▸ **To do**
Reproduce verbatim the passage of the post on complex system failures below, beginning at the words "I went back" and stopping after "been part of.".

▸ **Quoted passage**
------------

I went back to a short paper this week that I'd skimmed years ago and clearly hadn't really read, Richard Cook's "How Complex Systems Fail". It's only a few pages, eighteen numbered points, and I think it's quietly rewired how I look at every outage I've ever been part of.
The line that stuck was that catastrophe requires multiple failures, that single-point failures are rarely enough on their own. I'd known that in a vague way. Seeing it stated plainly made me realise how much of my own instinct had been to hunt for the one thing that broke, the bad commit, the wrong config, the person who pushed on a Friday. There's almost never a single thing. There's a system that was running closer to the edge than anyone realised, and a small nudge that happened to land in the wrong place.
It also makes the point that the people working in the system are continuously creating safety, not just occasionally creating risk. That reframes the postmortem entirely. The question stops being "who let this happen" and becomes "what were the defences that usually catch this, and why did they all line up wrong this time".
I'm not going to pretend one short paper made me a better engineer overnight. But it gave me a vocabulary for something I'd felt for years and couldn't name, and the next time I'm in a blameless postmortem trying to keep it actually blameless, I'll have eighteen good reasons to hand. Worth the half hour. Possibly worth a re-read every January.

------------

▸ **Data under study**
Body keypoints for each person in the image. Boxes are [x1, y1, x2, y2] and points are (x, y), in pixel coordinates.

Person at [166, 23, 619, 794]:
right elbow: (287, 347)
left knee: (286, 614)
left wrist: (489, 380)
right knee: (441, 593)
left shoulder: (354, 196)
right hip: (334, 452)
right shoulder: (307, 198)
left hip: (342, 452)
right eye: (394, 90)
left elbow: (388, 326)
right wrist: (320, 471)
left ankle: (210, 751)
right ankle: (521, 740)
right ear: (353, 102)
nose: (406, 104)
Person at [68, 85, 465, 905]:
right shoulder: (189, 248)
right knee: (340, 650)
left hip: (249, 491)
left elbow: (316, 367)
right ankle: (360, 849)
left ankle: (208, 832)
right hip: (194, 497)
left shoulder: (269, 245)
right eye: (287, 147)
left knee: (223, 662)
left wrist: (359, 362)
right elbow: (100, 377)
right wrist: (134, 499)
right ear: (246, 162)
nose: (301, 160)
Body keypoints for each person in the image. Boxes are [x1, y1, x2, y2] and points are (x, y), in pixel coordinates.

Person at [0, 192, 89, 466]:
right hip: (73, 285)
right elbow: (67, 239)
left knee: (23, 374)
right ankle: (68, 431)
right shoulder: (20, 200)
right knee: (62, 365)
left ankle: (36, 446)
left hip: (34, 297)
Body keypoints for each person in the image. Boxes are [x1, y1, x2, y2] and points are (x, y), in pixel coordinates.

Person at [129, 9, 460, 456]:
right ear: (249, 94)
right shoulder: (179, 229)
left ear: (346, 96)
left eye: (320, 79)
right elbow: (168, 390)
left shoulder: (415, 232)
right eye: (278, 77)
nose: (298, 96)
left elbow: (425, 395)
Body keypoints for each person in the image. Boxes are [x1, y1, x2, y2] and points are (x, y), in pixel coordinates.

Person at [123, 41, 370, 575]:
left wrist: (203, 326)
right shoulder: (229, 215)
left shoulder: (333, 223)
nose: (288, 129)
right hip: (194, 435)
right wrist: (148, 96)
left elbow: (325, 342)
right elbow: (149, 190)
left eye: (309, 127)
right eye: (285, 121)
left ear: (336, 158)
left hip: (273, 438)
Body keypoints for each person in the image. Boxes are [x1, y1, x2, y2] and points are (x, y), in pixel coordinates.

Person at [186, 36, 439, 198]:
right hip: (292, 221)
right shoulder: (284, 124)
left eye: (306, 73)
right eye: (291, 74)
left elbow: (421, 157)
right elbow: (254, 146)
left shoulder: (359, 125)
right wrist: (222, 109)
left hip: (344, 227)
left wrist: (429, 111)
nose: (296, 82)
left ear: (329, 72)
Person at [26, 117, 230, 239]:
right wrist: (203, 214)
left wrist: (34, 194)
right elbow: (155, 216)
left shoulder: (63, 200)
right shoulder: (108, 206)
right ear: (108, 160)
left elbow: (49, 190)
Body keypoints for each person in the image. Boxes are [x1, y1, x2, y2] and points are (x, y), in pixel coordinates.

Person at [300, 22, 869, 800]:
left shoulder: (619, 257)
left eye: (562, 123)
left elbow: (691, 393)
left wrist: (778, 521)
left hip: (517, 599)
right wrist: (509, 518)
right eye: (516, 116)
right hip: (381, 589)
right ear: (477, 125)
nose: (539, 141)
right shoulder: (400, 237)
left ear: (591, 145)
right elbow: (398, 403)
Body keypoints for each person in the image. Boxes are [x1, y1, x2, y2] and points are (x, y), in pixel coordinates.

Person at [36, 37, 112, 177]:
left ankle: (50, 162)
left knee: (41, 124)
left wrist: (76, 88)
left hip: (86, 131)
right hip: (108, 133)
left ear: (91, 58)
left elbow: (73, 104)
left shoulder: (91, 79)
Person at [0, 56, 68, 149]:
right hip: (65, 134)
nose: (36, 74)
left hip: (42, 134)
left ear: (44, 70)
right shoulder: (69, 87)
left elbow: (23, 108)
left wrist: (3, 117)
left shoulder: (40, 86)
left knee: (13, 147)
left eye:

------------

▸ **Expected output**
I went back to a short paper this week that I'd skimmed years ago and clearly hadn't really read, Richard Cook's "How Complex Systems Fail". It's only a few pages, eighteen numbered points, and I think it's quietly rewired how I look at every outage I've ever been part of.